╭─ Data for the task

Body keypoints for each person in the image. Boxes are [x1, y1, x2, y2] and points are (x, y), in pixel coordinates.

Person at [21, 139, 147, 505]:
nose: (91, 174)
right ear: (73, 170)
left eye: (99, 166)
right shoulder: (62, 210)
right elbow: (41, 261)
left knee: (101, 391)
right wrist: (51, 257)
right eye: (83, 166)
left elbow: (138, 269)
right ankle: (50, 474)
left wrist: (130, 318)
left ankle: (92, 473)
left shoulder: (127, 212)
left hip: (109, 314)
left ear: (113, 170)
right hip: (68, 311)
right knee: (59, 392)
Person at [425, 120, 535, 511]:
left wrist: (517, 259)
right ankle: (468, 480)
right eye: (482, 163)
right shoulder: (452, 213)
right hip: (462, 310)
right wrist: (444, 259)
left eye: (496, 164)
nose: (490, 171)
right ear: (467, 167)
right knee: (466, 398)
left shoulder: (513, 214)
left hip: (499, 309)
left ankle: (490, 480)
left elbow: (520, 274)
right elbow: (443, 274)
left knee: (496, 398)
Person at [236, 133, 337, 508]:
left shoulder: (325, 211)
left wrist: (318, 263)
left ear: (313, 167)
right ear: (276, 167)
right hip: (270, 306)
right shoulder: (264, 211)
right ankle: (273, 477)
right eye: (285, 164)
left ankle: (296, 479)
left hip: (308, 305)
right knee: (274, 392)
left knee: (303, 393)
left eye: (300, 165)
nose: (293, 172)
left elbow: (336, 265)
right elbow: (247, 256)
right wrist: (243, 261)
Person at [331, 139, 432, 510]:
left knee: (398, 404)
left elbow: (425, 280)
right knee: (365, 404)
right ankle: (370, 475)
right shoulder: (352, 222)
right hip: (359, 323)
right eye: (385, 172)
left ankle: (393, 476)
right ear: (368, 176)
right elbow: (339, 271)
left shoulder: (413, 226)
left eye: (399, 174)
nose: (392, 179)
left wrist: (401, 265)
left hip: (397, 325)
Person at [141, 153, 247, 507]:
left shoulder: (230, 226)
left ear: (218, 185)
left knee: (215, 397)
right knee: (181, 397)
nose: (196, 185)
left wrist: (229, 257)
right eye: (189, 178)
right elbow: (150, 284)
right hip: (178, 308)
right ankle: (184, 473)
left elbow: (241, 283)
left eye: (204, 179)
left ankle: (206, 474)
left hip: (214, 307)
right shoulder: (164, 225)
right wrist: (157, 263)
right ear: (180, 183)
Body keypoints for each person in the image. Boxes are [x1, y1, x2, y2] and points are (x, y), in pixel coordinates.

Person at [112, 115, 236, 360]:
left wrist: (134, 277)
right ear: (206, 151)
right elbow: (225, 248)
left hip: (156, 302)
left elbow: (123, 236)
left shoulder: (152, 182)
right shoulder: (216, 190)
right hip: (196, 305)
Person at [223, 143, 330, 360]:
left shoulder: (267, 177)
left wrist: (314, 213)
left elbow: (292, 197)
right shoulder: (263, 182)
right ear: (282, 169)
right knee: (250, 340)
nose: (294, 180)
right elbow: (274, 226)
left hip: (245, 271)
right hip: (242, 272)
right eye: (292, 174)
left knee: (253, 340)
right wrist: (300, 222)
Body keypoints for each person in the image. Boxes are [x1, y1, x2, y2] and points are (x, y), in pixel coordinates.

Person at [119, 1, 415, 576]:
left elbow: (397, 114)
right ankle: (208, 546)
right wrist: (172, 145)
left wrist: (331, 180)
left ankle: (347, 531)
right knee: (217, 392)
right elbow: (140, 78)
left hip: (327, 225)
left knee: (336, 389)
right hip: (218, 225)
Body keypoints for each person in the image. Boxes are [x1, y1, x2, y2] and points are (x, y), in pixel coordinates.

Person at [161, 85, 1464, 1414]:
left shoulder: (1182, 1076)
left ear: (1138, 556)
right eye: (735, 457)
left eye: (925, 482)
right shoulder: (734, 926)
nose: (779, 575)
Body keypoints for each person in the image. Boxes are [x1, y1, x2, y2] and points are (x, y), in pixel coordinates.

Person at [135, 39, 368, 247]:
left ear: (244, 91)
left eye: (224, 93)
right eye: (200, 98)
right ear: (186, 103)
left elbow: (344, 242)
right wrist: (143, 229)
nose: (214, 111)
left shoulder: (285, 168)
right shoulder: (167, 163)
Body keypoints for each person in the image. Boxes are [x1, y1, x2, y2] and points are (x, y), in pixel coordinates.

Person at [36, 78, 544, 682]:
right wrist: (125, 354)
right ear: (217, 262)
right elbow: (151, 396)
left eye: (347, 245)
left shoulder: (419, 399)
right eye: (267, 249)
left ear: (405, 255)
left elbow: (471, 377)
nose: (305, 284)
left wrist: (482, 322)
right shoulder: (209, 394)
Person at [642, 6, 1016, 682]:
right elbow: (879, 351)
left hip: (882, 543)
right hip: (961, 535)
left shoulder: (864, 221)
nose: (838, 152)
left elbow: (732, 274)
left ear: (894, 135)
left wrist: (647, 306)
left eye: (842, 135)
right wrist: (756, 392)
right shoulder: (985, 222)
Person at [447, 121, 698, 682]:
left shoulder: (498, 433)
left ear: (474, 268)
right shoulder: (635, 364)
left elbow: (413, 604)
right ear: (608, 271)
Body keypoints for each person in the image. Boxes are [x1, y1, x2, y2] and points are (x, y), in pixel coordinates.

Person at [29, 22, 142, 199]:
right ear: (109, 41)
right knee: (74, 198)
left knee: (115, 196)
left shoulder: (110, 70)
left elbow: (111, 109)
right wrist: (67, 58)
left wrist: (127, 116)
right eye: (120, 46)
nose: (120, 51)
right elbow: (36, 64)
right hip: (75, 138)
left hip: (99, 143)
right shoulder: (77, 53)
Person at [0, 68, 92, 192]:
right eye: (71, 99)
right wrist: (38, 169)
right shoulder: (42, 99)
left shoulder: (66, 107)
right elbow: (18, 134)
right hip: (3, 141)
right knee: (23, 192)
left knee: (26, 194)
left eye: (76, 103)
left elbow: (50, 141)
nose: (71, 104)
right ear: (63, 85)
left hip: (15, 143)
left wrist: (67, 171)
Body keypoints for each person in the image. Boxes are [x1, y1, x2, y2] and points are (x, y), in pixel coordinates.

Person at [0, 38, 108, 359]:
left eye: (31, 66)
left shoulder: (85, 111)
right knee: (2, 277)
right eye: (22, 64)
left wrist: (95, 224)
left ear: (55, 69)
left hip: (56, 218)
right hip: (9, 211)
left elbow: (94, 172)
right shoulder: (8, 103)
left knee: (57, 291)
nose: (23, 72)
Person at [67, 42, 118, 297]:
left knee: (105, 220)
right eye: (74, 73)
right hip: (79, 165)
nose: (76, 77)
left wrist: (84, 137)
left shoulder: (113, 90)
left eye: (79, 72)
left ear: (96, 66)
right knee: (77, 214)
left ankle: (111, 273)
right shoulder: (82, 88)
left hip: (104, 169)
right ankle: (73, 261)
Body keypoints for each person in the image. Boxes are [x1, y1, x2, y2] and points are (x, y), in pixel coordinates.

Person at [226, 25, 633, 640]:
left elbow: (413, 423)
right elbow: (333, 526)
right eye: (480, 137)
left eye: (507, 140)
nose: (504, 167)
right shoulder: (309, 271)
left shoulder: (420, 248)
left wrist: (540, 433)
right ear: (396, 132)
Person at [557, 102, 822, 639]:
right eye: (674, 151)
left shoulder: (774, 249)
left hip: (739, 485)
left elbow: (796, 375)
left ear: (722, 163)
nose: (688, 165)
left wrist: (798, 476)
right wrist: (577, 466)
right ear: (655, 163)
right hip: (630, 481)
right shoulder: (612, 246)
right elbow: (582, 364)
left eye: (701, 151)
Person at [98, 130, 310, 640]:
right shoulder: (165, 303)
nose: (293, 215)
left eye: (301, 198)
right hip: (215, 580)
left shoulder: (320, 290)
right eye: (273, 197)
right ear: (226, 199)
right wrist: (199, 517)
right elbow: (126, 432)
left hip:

╰─

**Directions for this task:** Quote exactly the first line of the data and every line after it through the one holding "right wrist: (157, 263)".

**Result:**
Body keypoints for each person in the image. Boxes are [x1, y1, x2, y2] and points are (x, y), in pixel coordinates.

Person at [21, 139, 147, 505]:
nose: (91, 174)
right ear: (73, 170)
left eye: (99, 166)
right shoulder: (62, 210)
right elbow: (41, 261)
left knee: (101, 391)
right wrist: (51, 257)
right eye: (83, 166)
left elbow: (138, 269)
right ankle: (50, 474)
left wrist: (130, 318)
left ankle: (92, 473)
left shoulder: (127, 212)
left hip: (109, 314)
left ear: (113, 170)
right hip: (68, 311)
right knee: (59, 392)
Person at [425, 120, 535, 511]:
left wrist: (517, 259)
right ankle: (468, 480)
right eye: (482, 163)
right shoulder: (452, 213)
right hip: (462, 310)
right wrist: (444, 259)
left eye: (496, 164)
nose: (490, 171)
right ear: (467, 167)
right knee: (466, 398)
left shoulder: (513, 214)
left hip: (499, 309)
left ankle: (490, 480)
left elbow: (520, 274)
right elbow: (443, 274)
left knee: (496, 398)
Person at [236, 133, 337, 508]:
left shoulder: (325, 211)
left wrist: (318, 263)
left ear: (313, 167)
right ear: (276, 167)
right hip: (270, 306)
right shoulder: (264, 211)
right ankle: (273, 477)
right eye: (285, 164)
left ankle: (296, 479)
left hip: (308, 305)
right knee: (274, 392)
left knee: (303, 393)
left eye: (300, 165)
nose: (293, 172)
left elbow: (336, 265)
right elbow: (247, 256)
right wrist: (243, 261)
Person at [331, 139, 432, 510]:
left knee: (398, 404)
left elbow: (425, 280)
right knee: (365, 404)
right ankle: (370, 475)
right shoulder: (352, 222)
right hip: (359, 323)
right eye: (385, 172)
left ankle: (393, 476)
right ear: (368, 176)
right elbow: (339, 271)
left shoulder: (413, 226)
left eye: (399, 174)
nose: (392, 179)
left wrist: (401, 265)
left hip: (397, 325)
Person at [141, 153, 247, 507]:
left shoulder: (230, 226)
left ear: (218, 185)
left knee: (215, 397)
right knee: (181, 397)
nose: (196, 185)
left wrist: (229, 257)
right eye: (189, 178)
right elbow: (150, 284)
right hip: (178, 308)
right ankle: (184, 473)
left elbow: (241, 283)
left eye: (204, 179)
left ankle: (206, 474)
left hip: (214, 307)
right shoulder: (164, 225)
right wrist: (157, 263)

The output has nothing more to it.